Sometimes, even sufficiently long tissue isn’t enough because it folds, curls, fragments, or gets caught in formalin bottle threads. This results in an uneven plane, so even with the painstaking efforts of the best pathologists’ assistants and histotechs, it’s nearly impossible to get an even plane of tissue in the block. And even when labs cut and stain multiple levels, it’s difficult to get the entire tissue on the slide. The best way to give a patient their best shot is to not only biopsy long cores but also take good care of those cores as they’re transported from the surgery center to the lab. How?
This is where our second solution can help: the BxBoard. The BxBoard is a replacement for formalin bottles that hold needle-core biopsies in flat lanes on top of a formalin-soaked sponge. The even plane for tissue fixation means less to no tissue folding, coiling, and fragmentation. In addition, the BxBoard has a clear lid so you can easily verify specimen length, even when the container is closed. It also has a blue sponge, creating a contrast to make the tissue more visible. That way, once the specimen is on the sponge, the surgeon can easily and quickly determine whether or not the quality of the tissue is adequate.

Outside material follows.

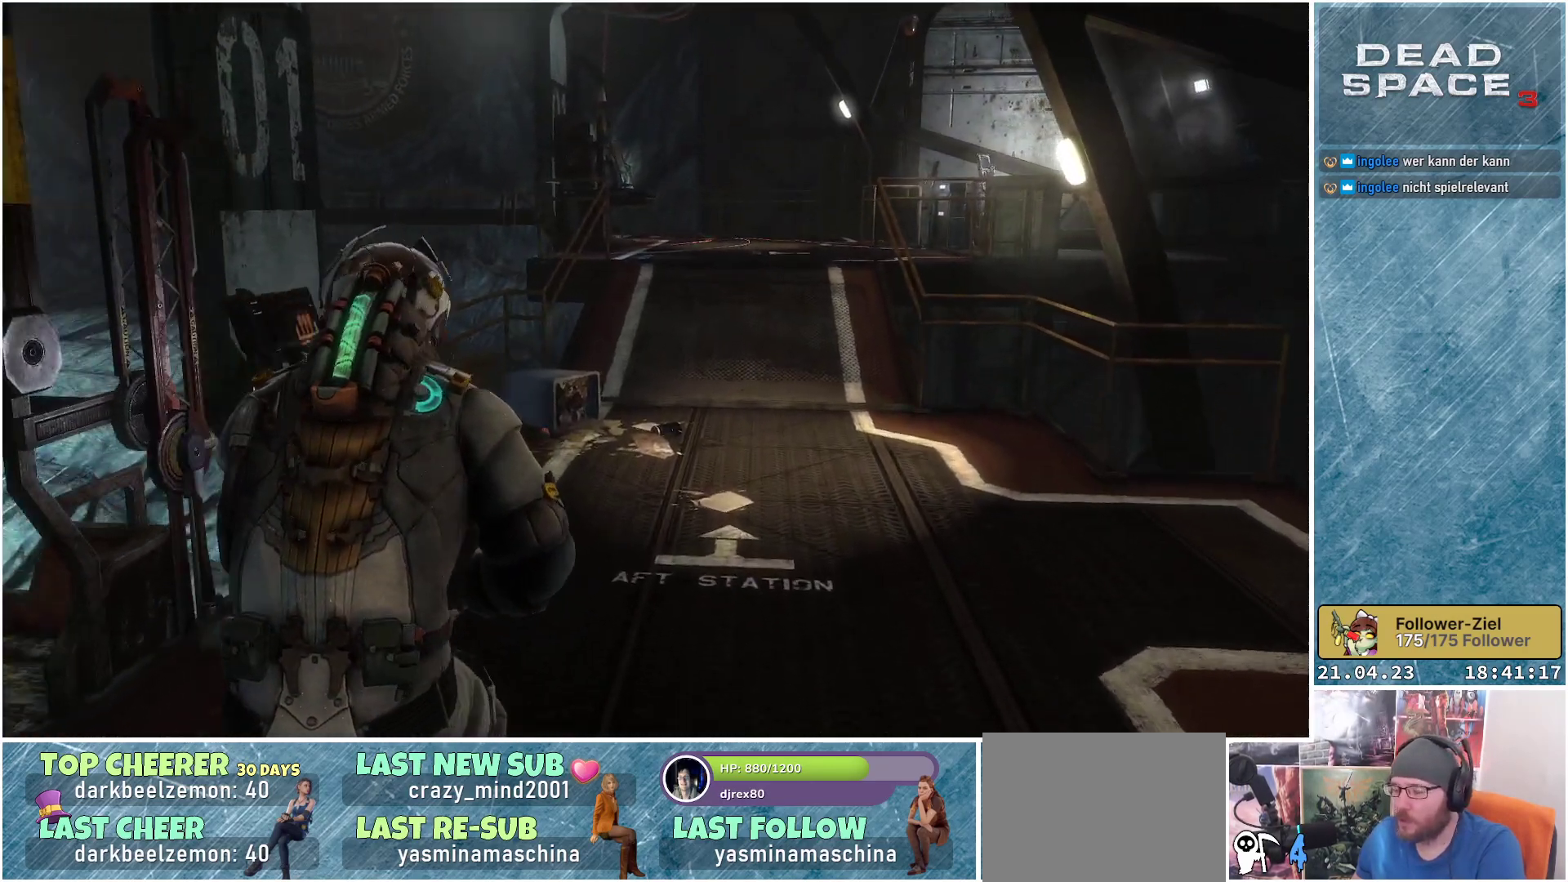
{"buttons": [], "left_stick": "up", "right_stick": "center", "events": [[117, "right_stick", "down-right"], [267, "right_stick", "center"]]}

BxBoard users have reported that these features have enabled up to a 12% increase in core length compared to when they’ve used formalin jars.
Impact on Treatment Decisions
The importance of prostate biopsy core length cannot be overstated when it comes to cancer diagnostics. The studies discussed above strongly suggest longer core lengths significantly enhance the accuracy of prostate cancer detection, improve the sampling of suspicious areas, and reduce the risk of false-negative results. By maximizing the core length, urologists can provide patients with more precise information about the presence and severity of prostate cancer, enabling informed treatment decisions. As medical advancements continue to evolve, optimizing the biopsy procedure with a focus on core length will contribute to improved outcomes and better management of prostate cancer.